Poche ore dopo hanno avvistato il lampione della piazza. Sapevano che avrebbero dovuto seguire la luce. Camminavano senza distogliere lo sguardo, mentre gli occhi si disabituavano al buio e le pupille diventavano tonde.
Ai margini del villaggio si sono prese per mano. Ormai erano due donne nude. Si sono sfiorate a vicenda la nuova pelle, liscia e bianca, e i capelli rossi. Sentivano freddo e avevano fame.

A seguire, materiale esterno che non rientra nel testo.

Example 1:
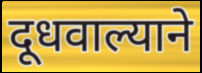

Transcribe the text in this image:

दूधवाल्याने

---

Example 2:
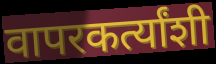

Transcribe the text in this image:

वापरकर्त्यांशी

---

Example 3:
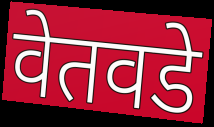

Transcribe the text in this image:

वेतवडे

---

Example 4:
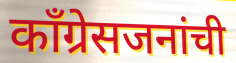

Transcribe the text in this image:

काँग्रेसजनांची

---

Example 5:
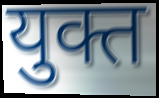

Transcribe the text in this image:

युक्त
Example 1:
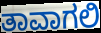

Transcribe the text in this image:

ತಾವಾಗಲಿ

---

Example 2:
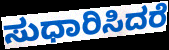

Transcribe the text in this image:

ಸುಧಾರಿಸಿದರೆ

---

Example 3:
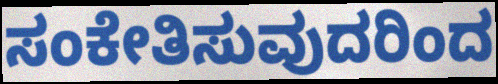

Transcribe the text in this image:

ಸಂಕೇತಿಸುವುದರಿಂದ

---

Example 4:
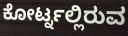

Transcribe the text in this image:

ಕೋರ್ಟ್ನಲ್ಲಿರುವ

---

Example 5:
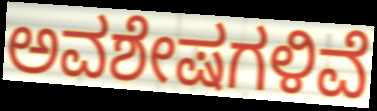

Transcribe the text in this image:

ಅವಶೇಷಗಳಿವೆ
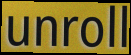
unroll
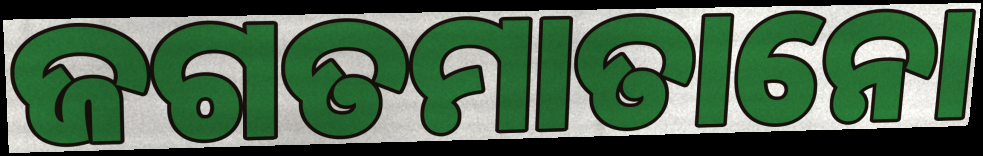
ଜଗତମାତାନୋ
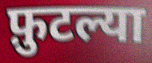
फ़ुटल्या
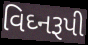
વિઘ્નરૂપી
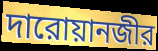
দারোয়ানজীর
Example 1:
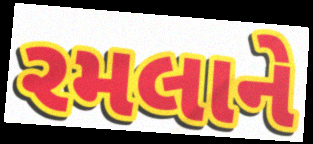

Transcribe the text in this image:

રમલાને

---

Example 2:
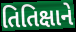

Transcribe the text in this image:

તિતિક્ષાને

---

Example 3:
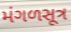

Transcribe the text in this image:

મંગળસૂત્ર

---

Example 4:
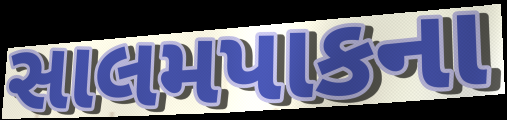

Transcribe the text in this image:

સાલમપાકના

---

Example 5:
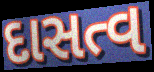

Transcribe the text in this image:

દાસત્વ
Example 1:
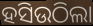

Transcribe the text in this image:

ହସିଉଠିଲା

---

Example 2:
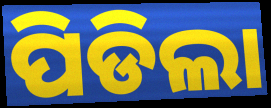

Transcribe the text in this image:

ପିଡିଲା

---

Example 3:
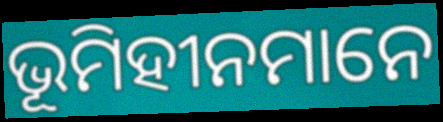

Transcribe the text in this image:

ଭୂମିହୀନମାନେ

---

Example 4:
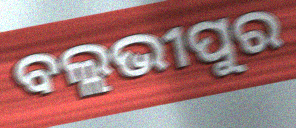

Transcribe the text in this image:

ବଲ୍ଲଭୀପୁର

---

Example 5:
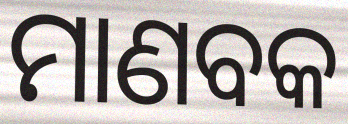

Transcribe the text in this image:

ମାଣବକ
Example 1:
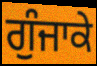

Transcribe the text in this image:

ਗੁੰਜਾਕੇ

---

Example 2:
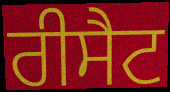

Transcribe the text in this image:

ਰੀਸੈਟ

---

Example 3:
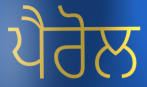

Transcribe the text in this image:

ਪੈਰੋਲ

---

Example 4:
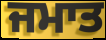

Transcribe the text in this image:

ਜਮਾਤ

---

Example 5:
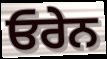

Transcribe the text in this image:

ਓਰੇਨ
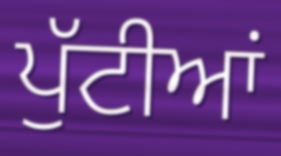
ਪੁੱਟੀਆਂ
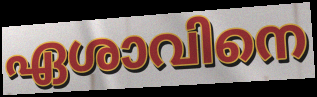
ഏശാവിനെ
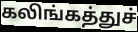
கலிங்கத்துச்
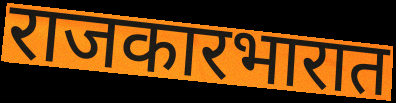
राजकारभारात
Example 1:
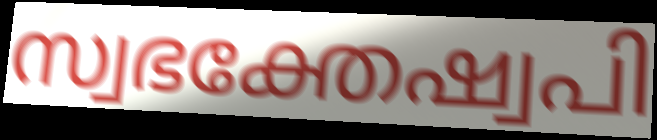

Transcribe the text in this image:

സ്വഭക്തേഷ്വപി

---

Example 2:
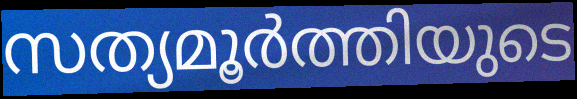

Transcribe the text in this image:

സത്യമൂർത്തിയുടെ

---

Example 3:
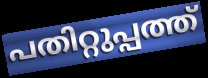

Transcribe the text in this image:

പതിറ്റുപ്പത്ത്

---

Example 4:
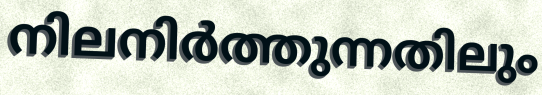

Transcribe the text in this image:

നിലനിർത്തുന്നതിലും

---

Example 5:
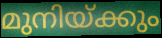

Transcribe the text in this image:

മുനിയ്ക്കും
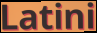
Latini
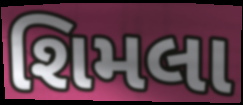
શિમલા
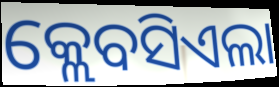
କ୍ଲେବସିଏଲା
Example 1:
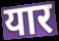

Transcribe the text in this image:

यार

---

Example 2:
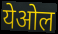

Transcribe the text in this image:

येओल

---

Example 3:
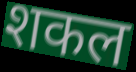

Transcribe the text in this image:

शकल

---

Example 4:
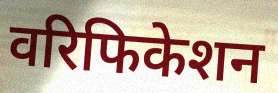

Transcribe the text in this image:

वरिफिकेशन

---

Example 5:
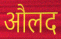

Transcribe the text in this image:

औलद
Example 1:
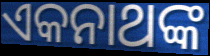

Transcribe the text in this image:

ଏକନାଥଙ୍କ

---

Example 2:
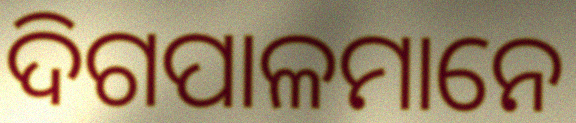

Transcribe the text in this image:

ଦିଗପାଳମାନେ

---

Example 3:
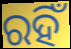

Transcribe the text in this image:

ରହିଁ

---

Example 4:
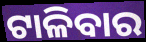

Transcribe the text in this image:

ଟାଳିବାର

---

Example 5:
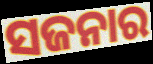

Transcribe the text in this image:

ସଜନାର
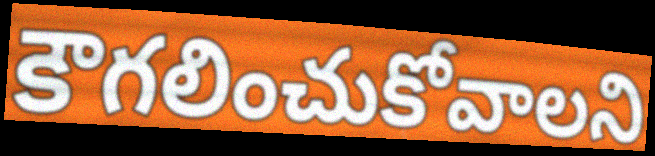
కౌగలించుకోవాలని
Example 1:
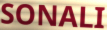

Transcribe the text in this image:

SONALI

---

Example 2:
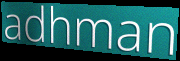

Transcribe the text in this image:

adhman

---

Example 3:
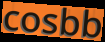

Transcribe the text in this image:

cosbb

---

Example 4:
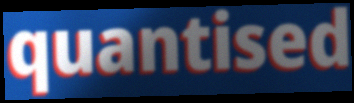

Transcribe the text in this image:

quantised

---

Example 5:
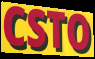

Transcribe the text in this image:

CSTO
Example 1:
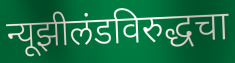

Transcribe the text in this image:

न्यूझीलंडविरुद्धचा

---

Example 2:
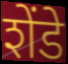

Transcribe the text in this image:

शेंडे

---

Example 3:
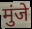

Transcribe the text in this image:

मुंजे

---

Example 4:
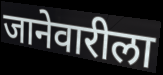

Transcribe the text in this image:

जानेवारीला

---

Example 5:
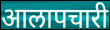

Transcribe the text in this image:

आलापचारी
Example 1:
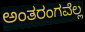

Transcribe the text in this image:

ಅಂತರಂಗವೆಲ್ಲ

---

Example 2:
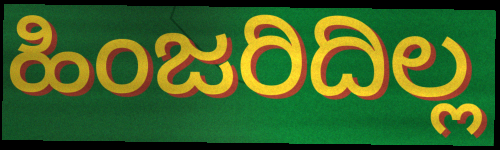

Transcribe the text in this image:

ಹಿಂಜರಿದಿಲ್ಲ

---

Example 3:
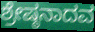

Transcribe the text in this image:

ಶ್ರೇಷ್ಠನಾದವ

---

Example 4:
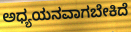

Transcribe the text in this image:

ಅಧ್ಯಯನವಾಗಬೇಕಿದೆ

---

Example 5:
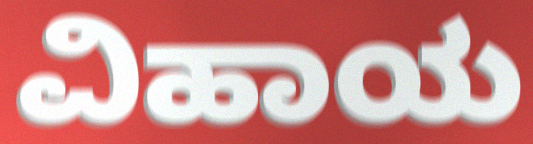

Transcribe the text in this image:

ವಿಹಾಯ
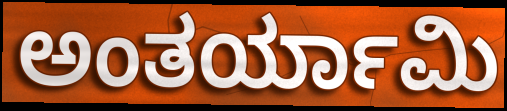
ಅಂತರ್ಯಾಮಿ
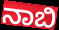
ನಾಬಿ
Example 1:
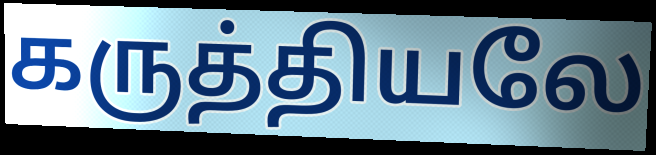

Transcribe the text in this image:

கருத்தியலே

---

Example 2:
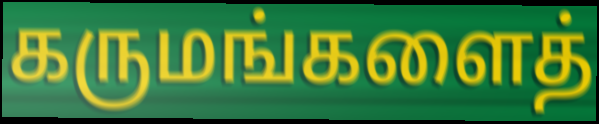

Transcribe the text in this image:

கருமங்களைத்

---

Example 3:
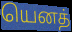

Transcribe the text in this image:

யெனத்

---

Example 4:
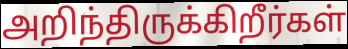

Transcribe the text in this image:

அறிந்திருக்கிறீர்கள்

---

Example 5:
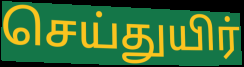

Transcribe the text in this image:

செய்துயிர்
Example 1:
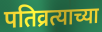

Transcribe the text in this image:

पतिव्रत्याच्या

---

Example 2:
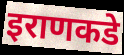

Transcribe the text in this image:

इराणकडे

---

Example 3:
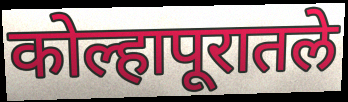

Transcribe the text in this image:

कोल्हापूरातले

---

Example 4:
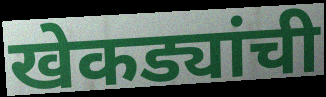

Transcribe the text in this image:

खेकड्यांची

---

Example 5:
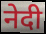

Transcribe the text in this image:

नेदी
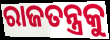
ରାଜତନ୍ତ୍ରକୁ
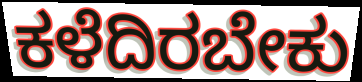
ಕಳೆದಿರಬೇಕು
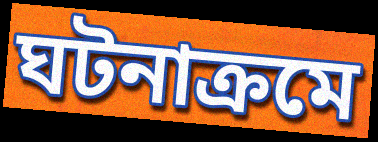
ঘটনাক্ৰমে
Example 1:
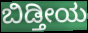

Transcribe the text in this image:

ಬಿಡ್ತೀಯ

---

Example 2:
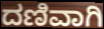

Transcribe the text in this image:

ದಣಿವಾಗಿ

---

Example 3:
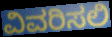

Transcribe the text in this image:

ವಿವರಿಸಲಿ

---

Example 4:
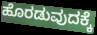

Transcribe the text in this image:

ಹೊರಡುವುದಕ್ಕೆ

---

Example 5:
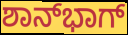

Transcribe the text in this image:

ಶಾನ್‍ಭಾಗ್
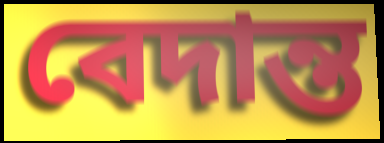
বেদান্ত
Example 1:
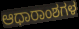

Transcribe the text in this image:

ಆಧಾರಾಂಶಗಳ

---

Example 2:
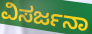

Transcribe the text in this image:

ವಿಸರ್ಜನಾ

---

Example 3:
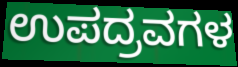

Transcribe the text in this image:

ಉಪದ್ರವಗಳ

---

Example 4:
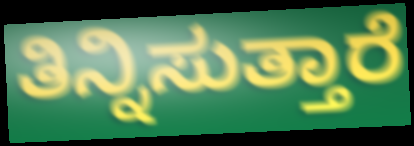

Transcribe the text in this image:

ತಿನ್ನಿಸುತ್ತಾರೆ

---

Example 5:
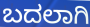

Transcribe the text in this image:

ಬದಲಾಗಿ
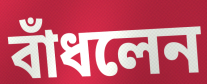
বাঁধলেন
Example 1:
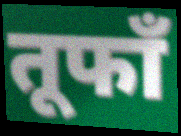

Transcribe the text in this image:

तूफाँ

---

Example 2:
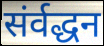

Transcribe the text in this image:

संर्वद्धन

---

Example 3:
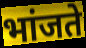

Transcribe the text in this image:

भांजते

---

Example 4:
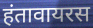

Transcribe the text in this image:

हंतावायरस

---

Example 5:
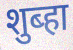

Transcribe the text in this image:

शुब्हा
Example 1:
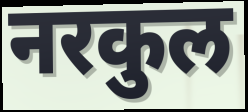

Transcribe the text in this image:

नरकुल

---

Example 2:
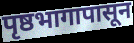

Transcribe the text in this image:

पृष्ठभागापासून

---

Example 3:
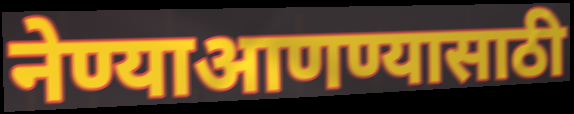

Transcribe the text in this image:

नेण्याआणण्यासाठी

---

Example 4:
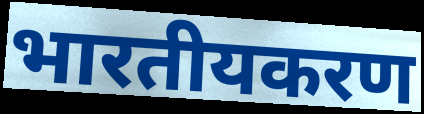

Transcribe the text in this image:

भारतीयकरण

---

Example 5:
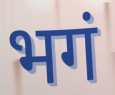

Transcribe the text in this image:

भगं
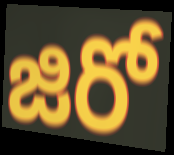
జిరో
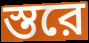
স্তরে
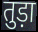
तुड़ा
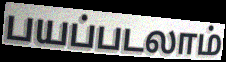
பயப்படலாம்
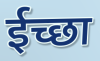
ईच्छा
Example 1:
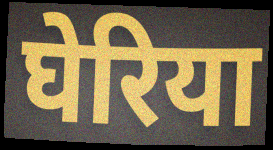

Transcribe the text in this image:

घेरिया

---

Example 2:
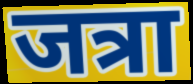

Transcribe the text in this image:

जत्रा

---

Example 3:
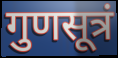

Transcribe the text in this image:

गुणसूत्रं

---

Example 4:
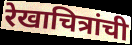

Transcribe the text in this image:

रेखाचित्रांची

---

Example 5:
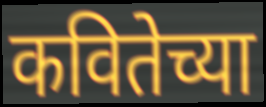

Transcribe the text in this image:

कवितेच्या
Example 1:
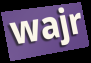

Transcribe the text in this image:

wajr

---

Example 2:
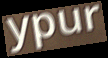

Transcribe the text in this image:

ypur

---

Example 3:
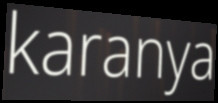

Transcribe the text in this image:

karanya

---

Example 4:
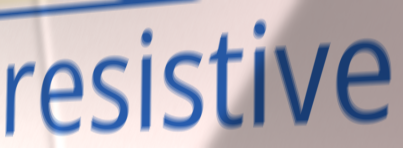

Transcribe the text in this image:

resistive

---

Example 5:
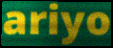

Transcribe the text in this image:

ariyo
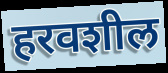
हरवशील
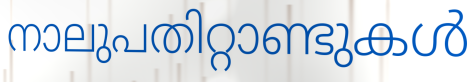
നാലുപതിറ്റാണ്ടുകൾ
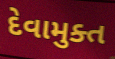
દેવામુક્ત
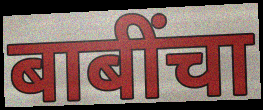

Dalle vetrine dei negozi, i cartelli pubblicitari mostravano uomini e donne sorridenti. Le ragazze, belle, osservavano il proprio riflesso, esploravano i cortili, le stalle, i fienili, giravano per il paese con la bocca aperta. Mai avevano visto l’immagine di un uomo, mai si sarebbero aspettate di scoprirsi simili a loro, mai avevano pensato di poter vedere tanto cibo tutto insieme, di indossare dei vestiti, di incontrare animali grassi come le vacche o docili come i gatti domestici.
La luce dell’alba le ha sorprese nel negozio della sarta. Giocavano a coprirsi, i piedi nelle maniche, le camicie in testa, le scarpe al posto dei guanti, quando, avendo notato la porta forzata, è entrato il fornaio.
Nessuno si è chiesto da dove venissero. Qualche vecchio l’ha pensato, ma non l’ha detto. Le belle donne sono un dono del cielo.
Mentre si decideva se dar loro un nome, nelle grotte le selvagge morivano di fame.